## Task to complete
Look for "stock" in each line of the records, and copy the lines that have it.
Source data Block Start
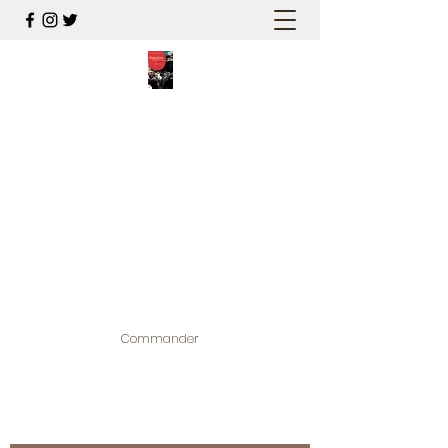
PALESTINE, A HAUTEUR
D'HOMMES
Mon nouveau et cinquième "livre
palestinien", et cette fois avec photos !
Édité par la maison d'édition que j'ai
contribuée à créer,
www.bougainvilliereditions.com
Commander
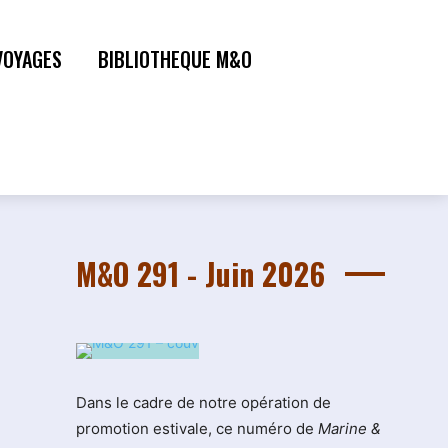
VOYAGES
BIBLIOTHEQUE M&O
M&O 291 - Juin 2026
Dans le cadre de notre opération de
promotion estivale, ce numéro de
Marine &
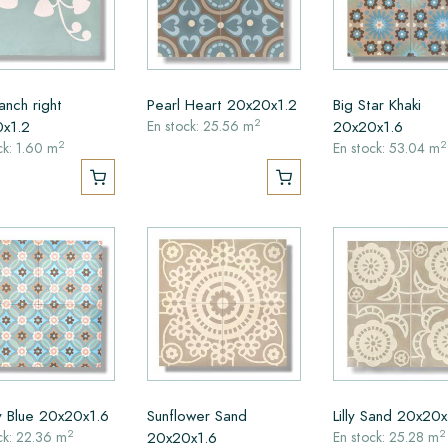
anch right
Pearl Heart 20x20x1.2
Big Star Khaki
2
x1.2
20x20x1.6
En stock: 25.56 m
2
2
ck: 1.60 m
En stock: 53.04 m
 Blue 20x20x1.6
Sunflower Sand
Lilly Sand 20x20x
2
2
20x20x1.6
ck: 22.36 m
En stock: 25.28 m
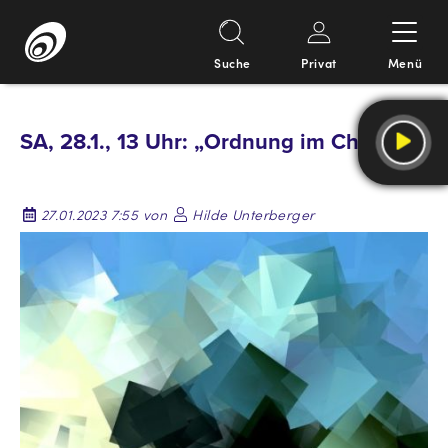
Suche
Privat
Menü
Springe
zum
SA, 28.1., 13 Uhr: „Ordnung im Chaos“
Inhalt
27.01.2023 7:55 von
Hilde Unterberger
Source data Block End
## Answer
En stock: 25.56 m
En stock: 53.04 m
En stock: 25.28 m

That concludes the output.